Practical strategies for Medical Physicists and Nuclear Medicine Scientists professionals navigating the AI transition.

Build data science alongside physics

Developing practical skills in Python, medical imaging libraries such as SimpleITK, and basic machine learning will make you fluent in the AI tools entering your workplace rather than dependent on others to interpret them. This does not mean retraining as a data scientist, but rather ensuring you can critically evaluate AI outputs in a clinical context. A physicist who understands both the scanner and the algorithm processing its data will be genuinely rare and valuable.

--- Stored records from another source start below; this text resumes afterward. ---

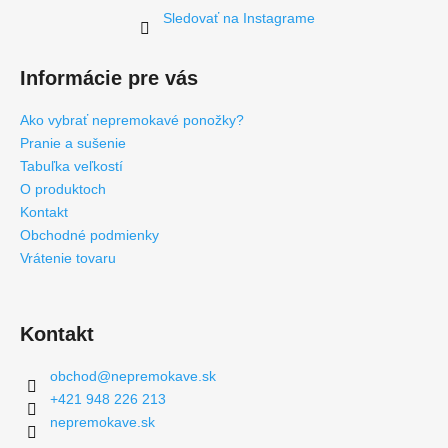
Sledovať na Instagrame
Informácie pre vás
Ako vybrať nepremokavé ponožky?
Pranie a sušenie
Tabuľka veľkostí
O produktoch
Kontakt
Obchodné podmienky
Vrátenie tovaru
Kontakt
obchod
@
nepremokave.sk
+421 948 226 213
nepremokave.sk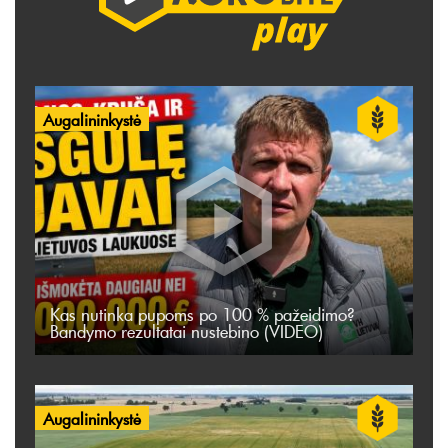
Augalininkystė
Kas nutinka pupoms po 100 % pažeidimo?
Bandymo rezultatai nustebino (VIDEO)
Augalininkystė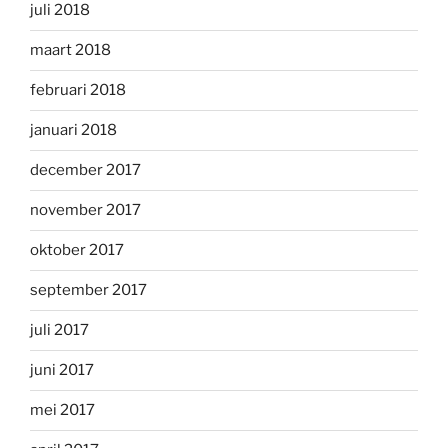
juli 2018
maart 2018
februari 2018
januari 2018
december 2017
november 2017
oktober 2017
september 2017
juli 2017
juni 2017
mei 2017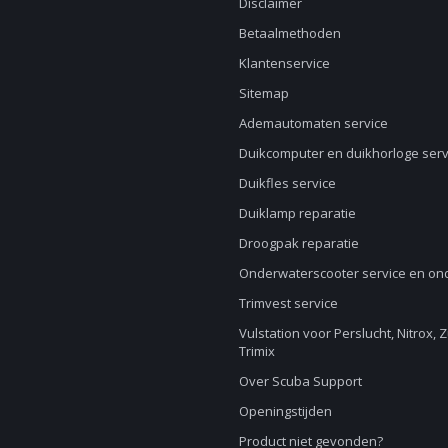
Disclaimer
Betaalmethoden
Klantenservice
Sitemap
Ademautomaten service
Duikcomputer en duikhorloge serv
Duikfles service
Duiklamp reparatie
Droogpak reparatie
Onderwaterscooter service en o
Trimvest service
Vulstation voor Perslucht, Nitrox, 
Trimix
Over Scuba Support
Openingstijden
Product niet gevonden?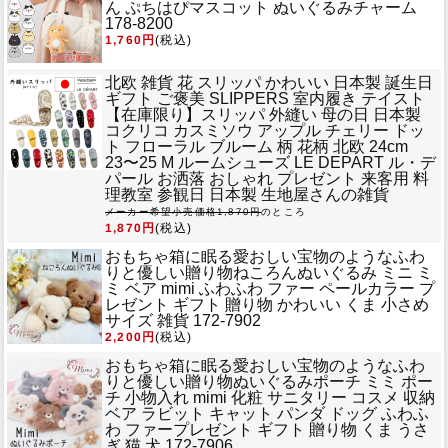
ん ぷちはぴマスコット ぬいぐるみチャーム
178-8200
1,760円
(税込)
北欧 雑貨 花 スリッパ かわいい 日本製 誕生日
ギフト ご褒美 SLIPPERS 室内履き テイスト
【在庫限り】スリッパ 外縫い 母の日 日本製
コクリコ カスミソウ アップル チェリー ドッ
ト フローラル ブルーム 柄 花柄 北欧 24cm
23〜25 M ルームシューズ LE DEPART ル・デ
パール お洒落 おしゃれ プレゼント 来客用 料
理教室 参観日 日本製 生地屋さんの雑貨
メーカー希望小売価格1,870円
のところ
1,870円
(税込)
おもちゃ箱に眠る愛おしい宝物のようなふわ
りと優しい贈り物
ねころんぬいぐるみ ミニ ミ
ミ ベア mimi ふわふわ ファー ペールカラー プ
レゼント ギフト 贈り物 かわいい くま 小さめ
サイズ 雑貨 172-7902
2,200円
(税込)
おもちゃ箱に眠る愛おしい宝物のようなふわ
りと優しい贈り物
ぬいぐるみポーチ ミミ ポー
チ 小物入れ mimi 化粧 サニタリー コスメ 収納
ベア ラビット キャット パンダ ドッグ ふわふ
わ ファープレゼント ギフト 贈り物 くま うさ
ぎ 猫 犬 172-7906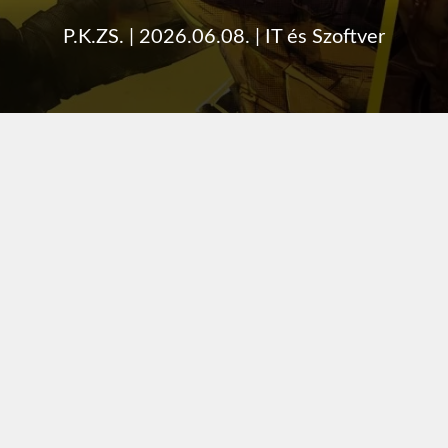
P.K.ZS.
|
2026.06.08.
|
IT és Szoftver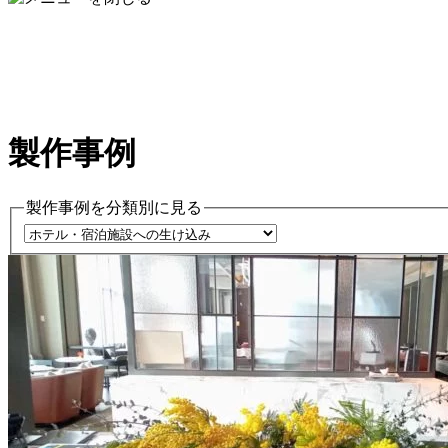
製作事例
製作事例を分類別に見る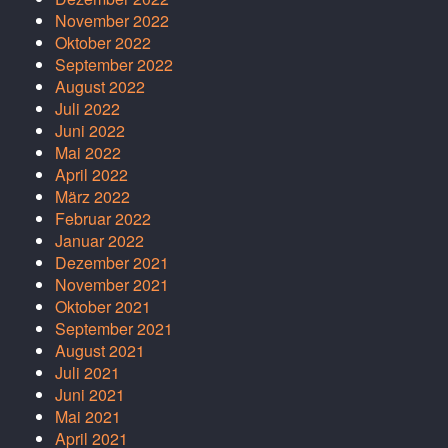
November 2022
Oktober 2022
September 2022
August 2022
Juli 2022
Juni 2022
Mai 2022
April 2022
März 2022
Februar 2022
Januar 2022
Dezember 2021
November 2021
Oktober 2021
September 2021
August 2021
Juli 2021
Juni 2021
Mai 2021
April 2021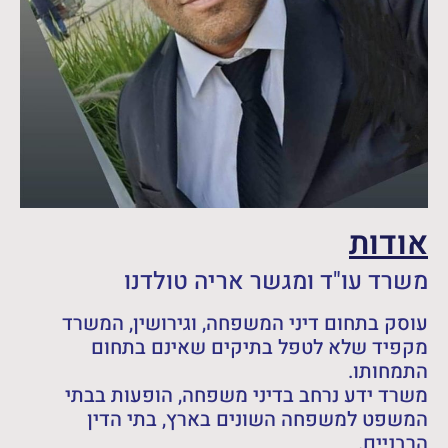
אודות
משרד עו"ד ומגשר אריה טולדנו
עוסק בתחום דיני המשפחה, וגירושין, המשרד
מקפיד שלא לטפל בתיקים שאינם בתחום
התמחותו.
משרד ידע נרחב בדיני משפחה, הופעות בבתי
המשפט למשפחה השונים בארץ, בתי הדין
הרבניים.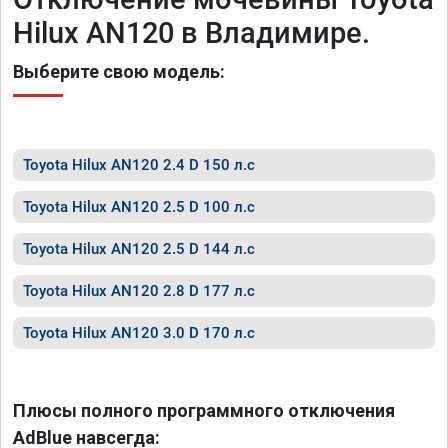
Hilux AN120 в Владимире.
Выберите свою модель:
Toyota Hilux AN120 2.4 D 150 л.с
Toyota Hilux AN120 2.5 D 100 л.с
Toyota Hilux AN120 2.5 D 144 л.с
Toyota Hilux AN120 2.8 D 177 л.с
Toyota Hilux AN120 3.0 D 170 л.с
Плюсы полного программного отключения
AdBlue навсегда: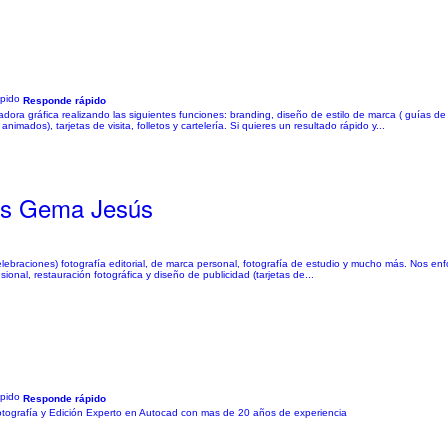
Responde rápido
a gráfica realizando las siguientes funciones: branding, diseño de estilo de marca ( guías de e
ados), tarjetas de visita, folletos y cartelería. Si quieres un resultado rápido y...
nes Gema Jesús
ebraciones) fotografía editorial, de marca personal, fotografía de estudio y mucho más. Nos en
ional, restauración fotográfica y diseño de publicidad (tarjetas de...
Responde rápido
 fotografía y Edición Experto en Autocad con mas de 20 años de experiencia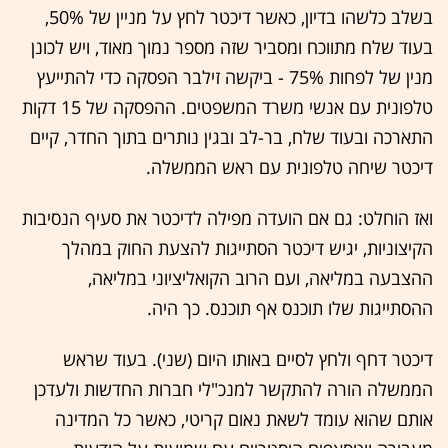
בשלב כלשהו בדיון, כאשר דיכטר לחץ על מניין של 50%,
בעוד שלח מתווכח ומסביר שזה מספר נמוך מאוד, ויש לכונן
מנין של לפחות 75% - ביקשה זילבר הפסקה כדי להתייעץ
טלפונית עם אנשי משרד המשפטים. ההפסקה של 15 דקות
התארכה ובעוד שלח, בר-לב ובגין נותרים בתוך החדר, קיים
דיכטר שיחה טלפונית עם ראש הממשלה.
ואז הוחלט: גם אם הועדה מפילה לדיכטר את סעיף הנסיבות
הקיצוניות, יגיש דיכטר הסתייגות להצעת החוק במהלך
ההצבעה במליאה, ועם הרוב הקואליציוני במליאה,
ההסתייגות שלו תוכנס אף תוכנס. כך היה.
דיכטר דחף ולחץ לסיים באותו היום (שני). בעוד שראש
הממשלה הורה להתקשר למנכ"לי חברות החדשות ולעדכן
אותם שהוא עומד לשאת נאום קריטי, כאשר כל המדינה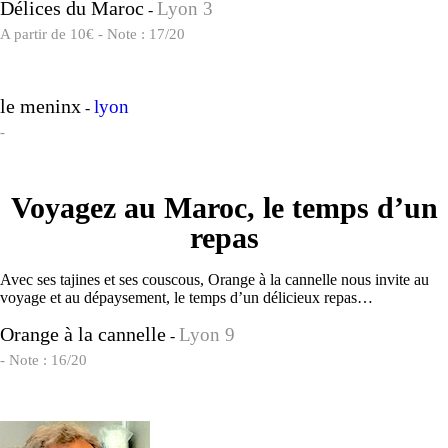
Délices du Maroc
Lyon 3
-
A partir de 10€ - Note : 17/20
le meninx
lyon
-
-
Voyagez au Maroc, le temps d’un
repas
Avec ses tajines et ses couscous, Orange à la cannelle nous invite au
voyage et au dépaysement, le temps d’un délicieux repas…
Orange à la cannelle
Lyon 9
-
- Note : 16/20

Target the Scientist Training Programme early

The NHS STP in medical physics is the most direct route to professional registration and clinical practice in the UK, and places are competitive. Start building your application narrative from your second year of undergraduate study by seeking relevant lab, hospital, or research experience. Registration with the Academy for Healthcare Science and IPEM membership signals professional credibility that AI cannot replicate or undercut.

Specialise in high-growth modalities

Nuclear medicine, proton beam therapy, and MRI-guided radiotherapy are areas where the UK is actively investing and where specialist expertise is genuinely scarce. Choosing a postgraduate pathway or STP specialism in these areas positions you where demand is growing fastest. Theranostics, combining targeted diagnosis and therapy, is a particularly exciting frontier with significant workforce gaps anticipated in the coming decade.

Develop your regulatory and governance knowledge

UK radiation protection legislation, MHRA device oversight, and clinical governance frameworks represent knowledge that AI systems cannot hold accountability for. Physicists who understand IR(ME)R regulations, IRPA principles, and quality management systems become essential to NHS trusts navigating an increasingly complex compliance environment. This is a professional differentiator that grows more valuable as AI tools are introduced and someone needs to ensure they are deployed safely.